In that earlier era, NHL rosters were all-Canadian shows. The Leafs and Canadiens of 42 years ago each had just one non-Canadian player. It was – literally, figuratively, statistically – our game.
As the world embraced our game, that changed. Fewer than half of today’s NHLers are Canadian. The Habs are heading to the finals for the first time in 28 years thanks to an overtime goal from one of their three Finnish skaters. Their electrifying rookie is a pint-sized sniper from Wisconsin.
But the team is still largely Canadian. That includes a towering captain from Sicamous, B.C.; a line of aging grinders featuring a former NHL scoring champion from Peterborough, Ont., and the son of sod farmers from Thunder Bay; and the team’s top playoff scorer, from Scarborough, Ont.
And in this improbable run – the Habs barely eked into the last spot in the round of 16 – their two best players have been forward Nick Suzuki and goalie Carey Price.
Mr. Suzuki, the team’s second-highest point-getter in the playoffs, and whose vision keeps setting up goals, is a fifth-generation Japanese-Canadian.
Mr. Price, a force of preternatural calm, grew up in tiny Anahim Lake, B.C. His dad regularly had to fly him in a little four-seat plane to games in Williams Lake, more than 300 kilometres away.

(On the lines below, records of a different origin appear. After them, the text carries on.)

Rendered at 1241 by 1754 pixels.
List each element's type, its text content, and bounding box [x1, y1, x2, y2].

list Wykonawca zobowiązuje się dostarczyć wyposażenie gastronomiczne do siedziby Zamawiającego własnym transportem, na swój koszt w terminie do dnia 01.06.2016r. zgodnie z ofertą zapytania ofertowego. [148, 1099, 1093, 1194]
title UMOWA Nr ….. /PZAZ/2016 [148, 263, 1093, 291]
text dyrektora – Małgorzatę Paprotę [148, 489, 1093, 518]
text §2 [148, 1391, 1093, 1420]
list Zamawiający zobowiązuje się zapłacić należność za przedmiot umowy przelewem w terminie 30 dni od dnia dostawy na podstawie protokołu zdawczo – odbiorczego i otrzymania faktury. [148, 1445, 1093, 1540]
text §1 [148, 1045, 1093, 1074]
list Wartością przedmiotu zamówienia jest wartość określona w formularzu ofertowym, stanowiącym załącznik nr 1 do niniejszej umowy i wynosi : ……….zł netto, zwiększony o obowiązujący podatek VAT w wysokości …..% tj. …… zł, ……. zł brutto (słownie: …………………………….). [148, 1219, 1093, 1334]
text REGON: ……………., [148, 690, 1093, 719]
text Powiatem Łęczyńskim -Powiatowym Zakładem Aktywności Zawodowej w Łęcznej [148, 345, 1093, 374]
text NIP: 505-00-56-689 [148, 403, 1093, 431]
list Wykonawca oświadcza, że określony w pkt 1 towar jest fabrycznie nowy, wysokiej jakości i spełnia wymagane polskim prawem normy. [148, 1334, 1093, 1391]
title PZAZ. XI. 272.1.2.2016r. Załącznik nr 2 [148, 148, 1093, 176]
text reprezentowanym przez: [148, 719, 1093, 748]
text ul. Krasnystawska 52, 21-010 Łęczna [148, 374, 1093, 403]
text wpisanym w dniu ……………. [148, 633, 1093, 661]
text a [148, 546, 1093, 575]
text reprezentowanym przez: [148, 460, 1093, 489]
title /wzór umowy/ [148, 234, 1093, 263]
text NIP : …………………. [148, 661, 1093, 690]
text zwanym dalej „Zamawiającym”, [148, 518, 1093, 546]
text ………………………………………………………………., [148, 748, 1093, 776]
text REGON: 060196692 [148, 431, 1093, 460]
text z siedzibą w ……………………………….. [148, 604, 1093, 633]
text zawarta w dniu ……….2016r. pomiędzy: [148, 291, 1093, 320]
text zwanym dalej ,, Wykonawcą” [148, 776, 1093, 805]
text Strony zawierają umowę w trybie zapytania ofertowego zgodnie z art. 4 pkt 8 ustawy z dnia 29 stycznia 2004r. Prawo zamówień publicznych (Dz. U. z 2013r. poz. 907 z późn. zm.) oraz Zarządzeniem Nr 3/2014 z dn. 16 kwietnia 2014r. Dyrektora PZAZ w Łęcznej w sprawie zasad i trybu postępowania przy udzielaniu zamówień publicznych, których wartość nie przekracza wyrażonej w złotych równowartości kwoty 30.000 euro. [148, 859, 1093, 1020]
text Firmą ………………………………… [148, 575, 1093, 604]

At the end of the last game against the Vegas Golden Knights, which sent the Canadiens to the finals, Mr. Price waved to his family up in the stands. And then in a TV interview, modest and grounded as ever, the best goalie in the world turned attention away from himself and talked about how proud he was of his mom, who had just been re-elected chief of the Ulkatcho First Nation.
Hockey changes, and remains hockey. Canada changes, and remains Canada. Go Habs Go.